Powiedział, iż jego żona włożyła wiele ciężkiej pracy w ciągu ostatnich sześciu lub siedmiu miesięcy, aby tu dotrzeć, więc jest bardzo podekscytowany, „mogąc patrzeć, jak ona i pozostałe dziewczyny wkładają w to pracę”.

„Obserwowanie jej, jak wychodzi później tego popołudnia, będzie czymś wyjątkowym” – powiedział.

To samo tyczy się Woodmanów, oni też wyszli z mocą.

„Jest nas około 12 osób [close together]„W Paryżu przebywa osiem innych osób. Są to ciotki, wujkowie i kuzyni Portii, którzy przybyli z nami, a także jej siostrzeńcy” – powiedziała Kauhina.

Bratanek Portii Woodman-Wickliffe, Kaharu, ma nadzieję, iż jego ciotka będzie miała dobry mecz. (Źródło: T. Carrere)

Powiedział, iż jest byłym zawodnikiem rugby z Nowej Zelandii i Maorysów i zawsze udzielał swojej córce takich samych zachęt, które odziedziczył po latach spędzonych na boisku.

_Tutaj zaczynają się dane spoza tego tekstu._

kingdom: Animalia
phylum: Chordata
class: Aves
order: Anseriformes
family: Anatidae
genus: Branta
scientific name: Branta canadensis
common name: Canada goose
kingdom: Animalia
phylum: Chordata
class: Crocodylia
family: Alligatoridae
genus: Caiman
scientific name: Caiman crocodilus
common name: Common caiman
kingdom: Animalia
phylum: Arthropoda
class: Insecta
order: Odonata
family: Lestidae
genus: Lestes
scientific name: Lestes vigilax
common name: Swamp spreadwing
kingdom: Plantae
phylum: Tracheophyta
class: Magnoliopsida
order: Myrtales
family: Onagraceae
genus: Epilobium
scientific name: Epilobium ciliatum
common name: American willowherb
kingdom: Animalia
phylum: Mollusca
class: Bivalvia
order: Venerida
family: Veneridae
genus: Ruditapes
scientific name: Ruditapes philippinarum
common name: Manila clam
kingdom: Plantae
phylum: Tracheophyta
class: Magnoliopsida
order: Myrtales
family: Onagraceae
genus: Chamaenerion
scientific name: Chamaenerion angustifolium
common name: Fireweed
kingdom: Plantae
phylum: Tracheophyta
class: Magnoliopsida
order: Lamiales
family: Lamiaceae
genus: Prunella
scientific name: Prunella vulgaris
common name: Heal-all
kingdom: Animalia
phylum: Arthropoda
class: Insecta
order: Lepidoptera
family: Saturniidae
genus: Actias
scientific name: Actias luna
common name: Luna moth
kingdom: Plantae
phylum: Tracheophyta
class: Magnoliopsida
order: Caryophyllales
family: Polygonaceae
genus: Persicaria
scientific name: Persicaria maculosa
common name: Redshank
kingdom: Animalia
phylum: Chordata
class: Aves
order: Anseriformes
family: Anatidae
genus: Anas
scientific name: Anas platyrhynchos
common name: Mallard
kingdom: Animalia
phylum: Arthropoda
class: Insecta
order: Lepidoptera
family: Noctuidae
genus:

„Kiedy grałem w rugby, mój trener kazał drużynie porozmawiać z nami wszystkimi. Mówił wszystkim, co mają robić, a oni podchodzili do bocznych obrońców i mówili: „Podaj piłkę skrzydłom” i „Kahina, musisz podnieść piłkę i biegać jak…”.

„I adekwatnie nie było to nic złego, to był po prostu przekleństwo.

„Dlatego zawsze mówiliśmy Portii: «Kochanie, proszę, po prostu złap piłkę i uciekaj jak cholera»”.

Wygląda na to, iż mądre rady krążą w rodzinie. Jego młody bratanek Kaharu powiedział, iż jest szczęśliwy, iż jest w Paryżu, „żeby popatrzeć na grę cioci” i ma nadzieję, iż rozegra dobry mecz.

„Jeśli jej drużyna nie wygra, nie mam nic przeciwko, pod warunkiem, iż będzie się dobrze bawić i zdobędzie kilka dobrych punktów, to wszystko się liczy.

„Nie chodzi o zwycięstwo, ale o to, żeby dać z siebie wszystko”.